Glen, director of the Santa Fe chapter of the NM Green Chamber of Commerce (NMGCC), emphasized how important the triple-bottom-line approach is in the development of green businesses. In association with the Santa Fe Watershed Association and other groups, his organization has been working with hotel managers to train employees to do their jobs in a more eco-friendly way—to rethink what is done with water, energy and waste materials.

Maria, an educator from the farmers’ market with a degree in Environmental Science, wants to offer a tour to organic farms so that children can experience the importance of balance between development and nature.

Sage and Stephanie, students from SFCC, expressed their interest in learning how they can contribute to the development of sustainable tourism so as to address the problems that tourism often brings into a city, such as traffic, pollution, abuse of alcohol/drugs, etc.

Lisa, a local landscape-business owner who has created edible gardens in million-dollar estates, wants to learn how her talent and experience can be used in conjunction with local organic farms to offer innovative products and services to visitors who, in many cases, may never have been on a farm.

Alejandro, a language teacher and chef, wants to learn how his projects with troubled teens could be part of sustainable tourism, and how his young people can participate, thereby increasing their connection with the community.

Poki, an urban organic farmer, shared his idea of putting together a bike trail linking his farm to other organic farm and garden projects so bike-riding tourists can experience a tour that is not only educational but also healthy and non-polluting.

Jeanne, a filmmaker, spoke of how she put together an educational program in Africa that helps communities offer products and services for safari tourists.

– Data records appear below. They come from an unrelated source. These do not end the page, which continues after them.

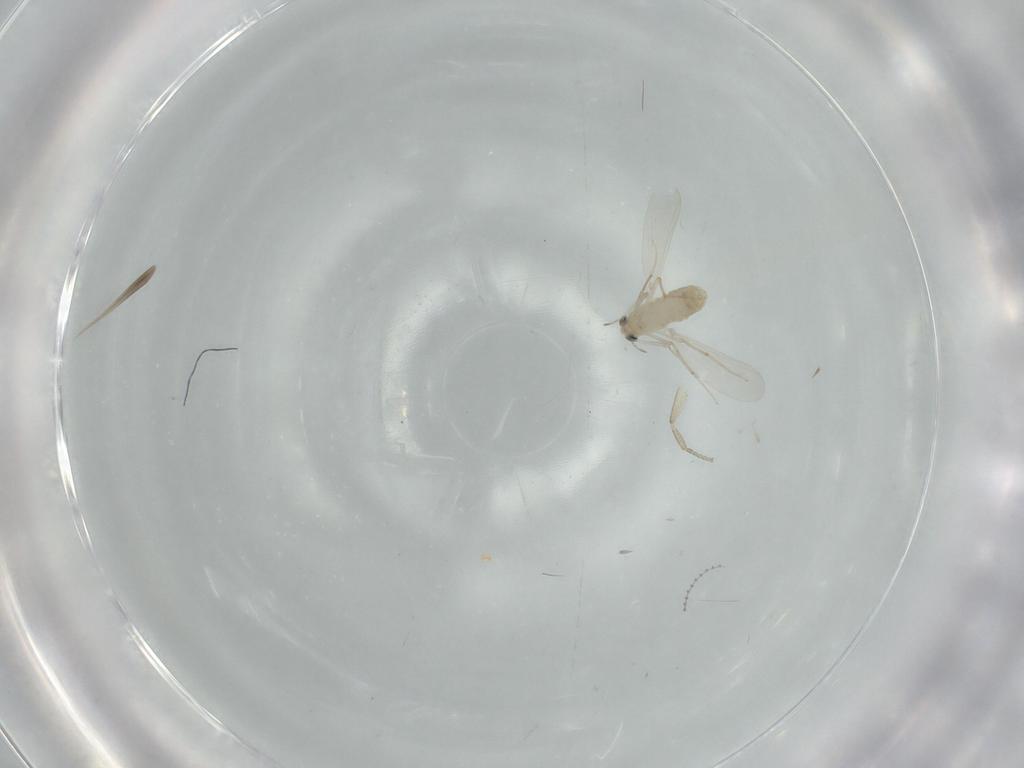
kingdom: Animalia
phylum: Arthropoda
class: Insecta
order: Diptera
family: Chironomidae
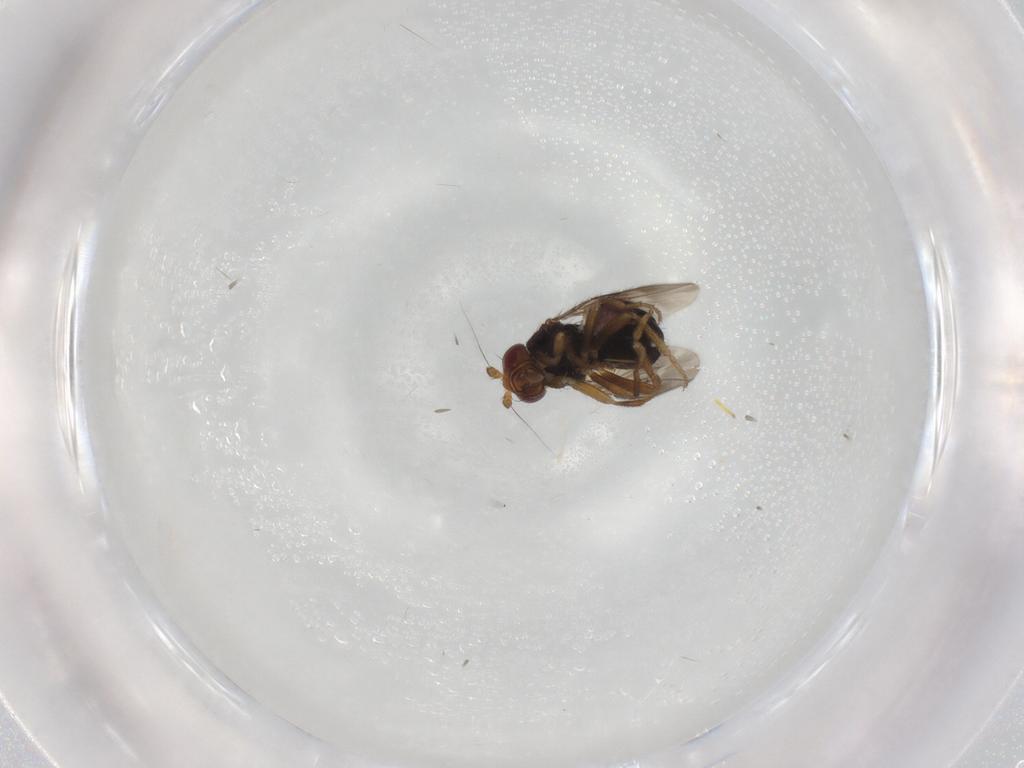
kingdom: Animalia
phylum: Arthropoda
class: Insecta
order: Diptera
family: Sphaeroceridae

The income from these visitors not only enriches the lives of local families, it also goes a long way in building self-esteem and pride in a community’s tribal art and traditions.

Michaela, a farmer with permaculture design training, wants to offer a quality bed-and-breakfast on her farm so that she can teach visitors how food can be grown organically, and how it is possible to create a balance between nature and farm activities, between the health of the land and the health of people.

Xubi, a SFCC faculty member, shared his ideas of how alternative energy can be brought more fully into the economic sector by providing transportation with alternative fuels for ecologically minded tourists.

Amanda, also a SFCC faculty member, touted the Energy Star collaboration the college is working on with the NMGCC and hotel operators. She pointed out the important role that educational institutions play, not only in training, but in research and development of indicators to measure the impact of tourism on local communities.